Lasciamo domani Napoli con il ricordo di occasionali incontri che ci hanno arricchito moralmente e culturalmente, con dialoghi in libertà tra anonimi passanti con figure che difficilmente scorderemo: Stefano un autodidatta cultore dell’arte, delle scritture sacre, dell’iconografia che ci ha “traghettati” con sapiente maestria tra la cappella del Piccolomini al soffitto del Vasari in Sant’Anna dei Lombardi e che “trovarne…di persone così”; di un piccolo imprenditore che si adopera per rivalutare il proprio mercato e che ha trasformato la sua vita in un work in progress e crede nel suo lavoro; di un assistente capo della Polizia di stato che oggi verso le 14 in servizio al posto di polizia all’interno di Castel Capuano ci ha favorevolmente impressionati per le sue conoscenze storiche e per la passione per l’arte e che ci ha svelato alcuni aspetti che difficilmente si colgono d’acchito.
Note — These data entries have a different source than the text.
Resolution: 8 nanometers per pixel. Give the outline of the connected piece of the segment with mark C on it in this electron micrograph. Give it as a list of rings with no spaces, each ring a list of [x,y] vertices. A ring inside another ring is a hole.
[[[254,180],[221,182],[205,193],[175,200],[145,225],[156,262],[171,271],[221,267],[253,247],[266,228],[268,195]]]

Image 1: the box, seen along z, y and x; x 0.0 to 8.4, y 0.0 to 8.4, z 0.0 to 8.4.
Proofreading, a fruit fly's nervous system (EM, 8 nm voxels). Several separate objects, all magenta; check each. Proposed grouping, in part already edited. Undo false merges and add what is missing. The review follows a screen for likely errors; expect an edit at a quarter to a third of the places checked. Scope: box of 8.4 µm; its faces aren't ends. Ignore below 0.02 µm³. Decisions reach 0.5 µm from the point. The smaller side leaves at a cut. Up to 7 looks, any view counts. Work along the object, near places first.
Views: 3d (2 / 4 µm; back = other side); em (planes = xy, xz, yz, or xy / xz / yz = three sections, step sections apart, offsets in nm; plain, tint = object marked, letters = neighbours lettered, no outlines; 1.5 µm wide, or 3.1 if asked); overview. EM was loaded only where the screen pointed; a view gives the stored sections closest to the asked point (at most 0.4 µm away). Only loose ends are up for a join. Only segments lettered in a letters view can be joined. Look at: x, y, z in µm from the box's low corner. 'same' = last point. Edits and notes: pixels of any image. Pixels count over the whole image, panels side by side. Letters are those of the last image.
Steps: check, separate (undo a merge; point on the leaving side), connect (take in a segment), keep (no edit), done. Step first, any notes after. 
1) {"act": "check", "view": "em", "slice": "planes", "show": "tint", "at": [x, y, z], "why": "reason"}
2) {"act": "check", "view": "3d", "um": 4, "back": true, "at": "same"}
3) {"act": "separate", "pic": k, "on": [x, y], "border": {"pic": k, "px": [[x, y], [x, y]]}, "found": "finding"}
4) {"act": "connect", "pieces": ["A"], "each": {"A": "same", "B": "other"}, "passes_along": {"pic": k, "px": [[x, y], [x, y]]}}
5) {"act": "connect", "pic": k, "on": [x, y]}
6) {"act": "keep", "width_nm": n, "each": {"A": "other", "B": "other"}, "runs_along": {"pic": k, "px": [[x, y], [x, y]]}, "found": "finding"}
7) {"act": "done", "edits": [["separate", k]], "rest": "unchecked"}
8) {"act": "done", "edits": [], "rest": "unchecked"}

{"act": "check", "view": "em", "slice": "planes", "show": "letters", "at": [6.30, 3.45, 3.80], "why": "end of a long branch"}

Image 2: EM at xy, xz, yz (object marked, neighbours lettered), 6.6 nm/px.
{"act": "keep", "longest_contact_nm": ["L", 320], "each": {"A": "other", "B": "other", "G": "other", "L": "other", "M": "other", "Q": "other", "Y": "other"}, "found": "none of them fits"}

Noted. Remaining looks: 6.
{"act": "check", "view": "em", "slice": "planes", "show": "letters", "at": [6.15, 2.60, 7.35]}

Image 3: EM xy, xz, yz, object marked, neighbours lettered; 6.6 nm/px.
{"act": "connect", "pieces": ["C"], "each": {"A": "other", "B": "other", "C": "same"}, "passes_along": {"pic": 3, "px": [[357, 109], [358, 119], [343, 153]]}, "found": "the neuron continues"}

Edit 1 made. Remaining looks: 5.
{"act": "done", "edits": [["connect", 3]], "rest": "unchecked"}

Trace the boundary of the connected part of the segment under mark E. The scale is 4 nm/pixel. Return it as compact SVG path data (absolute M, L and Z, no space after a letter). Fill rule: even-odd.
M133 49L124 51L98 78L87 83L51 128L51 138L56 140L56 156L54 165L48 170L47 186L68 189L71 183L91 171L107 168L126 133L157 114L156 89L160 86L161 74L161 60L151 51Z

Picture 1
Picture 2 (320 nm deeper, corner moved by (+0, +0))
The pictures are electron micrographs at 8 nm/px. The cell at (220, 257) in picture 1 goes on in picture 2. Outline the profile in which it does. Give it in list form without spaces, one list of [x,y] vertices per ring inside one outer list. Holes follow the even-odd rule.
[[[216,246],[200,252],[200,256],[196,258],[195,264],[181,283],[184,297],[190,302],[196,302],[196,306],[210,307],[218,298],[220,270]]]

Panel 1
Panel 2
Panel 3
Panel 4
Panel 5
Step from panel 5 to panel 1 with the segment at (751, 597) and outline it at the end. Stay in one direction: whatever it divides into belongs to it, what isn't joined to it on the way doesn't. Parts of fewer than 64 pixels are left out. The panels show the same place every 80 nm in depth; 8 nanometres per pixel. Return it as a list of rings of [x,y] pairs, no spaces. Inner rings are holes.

Il motivo conduttore che unisce queste tre figure è l’amore per la loro città, che è un amore condiviso con tutta la popolazione di Napoli. Napoli è un caleidoscopio di situazioni, è un melting pot, un crogiolo di etnie che condividono in vari modi una sola lingua. Napoli è un museo a cielo aperto i cui tesori non sempre espone e che ti vengono segretamente mostrati solo se dimostri dinesserne veramente interessato. Un grazie a Napoli per averci deliziato con i suoi tanti monumenti e grazie ai tanti sconosciuti che abbiamo incontrato, e che hanno condiviso le loro conoscenze con noi e che confidando nel destino ritroveremo un giorno.

Insomma da quando Severgnini ha scritto sul giornale americano che a Napoli non viene più nessuno, c’è stato un viavai di cancelliere tedesche e boom di presenze.

Perchè più che un luogo fisico il sud, come dice il turista di cui sopra, è una condizione dell’anima.